A primeira troca de olhares com os italianos acontecera “na década de 50, num concerto integrado no Plano Marshall”, recorda Santiago. Nos anos seguintes, visita esporadicamente o país. O romance definitivo só se dá em 1970, perto de completar 50 anos – época de “Com Que Voz”, aquele que é talvez o mais reconhecido álbum da sua extensa obra –, quando já conquistara o mundo e dá um recital em janeiro no Teatro Sistina, em Roma.
“Naquele período houve um boom da folk, como a Joan Baez. E o agente da Amália em Itália (o conhecido empresário do mundo do espetáculo Franco Fontana) organizava concertos de grandes nomes como a Ella Fitzgerald”, conta. Amália regressou a Itália nesse ano “e foi uma loucura. Tornou-se a artista estrangeira mais amada. Chegava a dar 50 concertos por ano, não só nas grandes cidades como nas vilas, e até ao fim da carreira dela”, contextualiza. O público respondia com palmas ritmadas e trauteando as canções.
Como explicar este namoro? “É um pouco inexplicável”, reconhece. O público italiano era muito participativo e a Amália era inteligente”, aponta. Quando subia ao palco para cantar, Amália, a fadista, transfigurava-se em Amália, a cantora, confirma. “Tinha essa noção. Antes de tudo, era uma cantora. É a grande voz do fado, mas não cantava só fado. Chegava a cantar apenas dois fados num concerto.” Parte do repertório apresentado e agora resgatado a concertos da época era folclórico. O português não era um problema. “Ela cantava em português, espanhol e italiano. Em algumas canções usava dialeto das províncias siciliana e napolitana.”
Além do boom da folk e das vozes proféticas, uma outra transformação ajuda a fazer deste um período crucial na carreira. “Ela estreia-se em 1939, começa a cantar internacionalmente em 1944, no Brasil, e, nessa época, os microfones eram fixos.” A Amália Rodrigues imóvel em cena passa a pedir palmas graças aos microfones que “deixam uma mão livre”, descreve o investigador. A mão esquerda esvoaçante que se aproxima da pose guardada no imaginário coletivo. Era tempo de celebrar a liberdade e o corpo acompanhava-a.

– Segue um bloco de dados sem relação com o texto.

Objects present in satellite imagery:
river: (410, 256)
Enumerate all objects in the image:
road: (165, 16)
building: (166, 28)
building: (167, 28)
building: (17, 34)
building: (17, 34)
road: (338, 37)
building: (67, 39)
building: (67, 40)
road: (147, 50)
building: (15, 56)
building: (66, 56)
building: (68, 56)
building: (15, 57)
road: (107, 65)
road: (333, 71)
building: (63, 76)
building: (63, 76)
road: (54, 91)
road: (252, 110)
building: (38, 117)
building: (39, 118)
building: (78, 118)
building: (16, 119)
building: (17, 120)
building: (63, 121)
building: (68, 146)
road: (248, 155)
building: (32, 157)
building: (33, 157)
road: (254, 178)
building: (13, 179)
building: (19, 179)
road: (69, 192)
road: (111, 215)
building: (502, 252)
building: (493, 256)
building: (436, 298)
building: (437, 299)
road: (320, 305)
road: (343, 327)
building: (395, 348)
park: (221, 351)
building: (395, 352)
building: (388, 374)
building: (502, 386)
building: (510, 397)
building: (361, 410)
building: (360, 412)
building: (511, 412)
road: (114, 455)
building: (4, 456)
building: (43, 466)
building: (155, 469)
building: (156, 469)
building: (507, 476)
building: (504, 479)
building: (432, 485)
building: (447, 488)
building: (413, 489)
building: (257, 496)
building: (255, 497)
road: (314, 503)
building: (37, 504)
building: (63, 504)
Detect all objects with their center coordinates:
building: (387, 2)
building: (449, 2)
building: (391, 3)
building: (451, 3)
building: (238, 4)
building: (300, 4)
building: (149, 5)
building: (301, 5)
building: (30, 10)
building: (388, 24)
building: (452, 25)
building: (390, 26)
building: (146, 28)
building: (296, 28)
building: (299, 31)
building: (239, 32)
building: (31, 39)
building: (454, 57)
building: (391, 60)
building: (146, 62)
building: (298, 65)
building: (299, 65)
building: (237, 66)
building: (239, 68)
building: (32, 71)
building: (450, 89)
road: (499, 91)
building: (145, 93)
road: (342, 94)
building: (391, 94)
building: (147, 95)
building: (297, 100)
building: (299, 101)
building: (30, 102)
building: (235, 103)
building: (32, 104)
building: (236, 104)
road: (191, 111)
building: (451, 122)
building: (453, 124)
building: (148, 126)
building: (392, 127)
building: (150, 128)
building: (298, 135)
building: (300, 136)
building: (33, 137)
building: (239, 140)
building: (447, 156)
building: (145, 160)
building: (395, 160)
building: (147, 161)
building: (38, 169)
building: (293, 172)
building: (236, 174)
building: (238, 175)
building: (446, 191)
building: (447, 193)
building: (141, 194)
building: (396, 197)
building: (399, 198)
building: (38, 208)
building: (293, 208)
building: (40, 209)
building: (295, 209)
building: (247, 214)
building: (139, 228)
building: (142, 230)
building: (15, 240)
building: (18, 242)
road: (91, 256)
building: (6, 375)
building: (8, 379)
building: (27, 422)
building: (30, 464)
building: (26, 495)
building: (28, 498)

E desse sincronismo entre o canto, a fala e a linguagem corporal nasce a vedeta adotada que chega a passar meses consecutivos em Itália. “Era mesmo uma vedeta. Atuava nos principais programas de televisão. Era uma presença constante, não se tratava de aparições esporádicas. Quando ela morre, o ‘Corriere della Sera’ chama-a para a capa. O excesso nunca lhe subiu à cabeça, mas ela teve um estatuto de vedeta internacional”, sintetiza Frederico Santiago.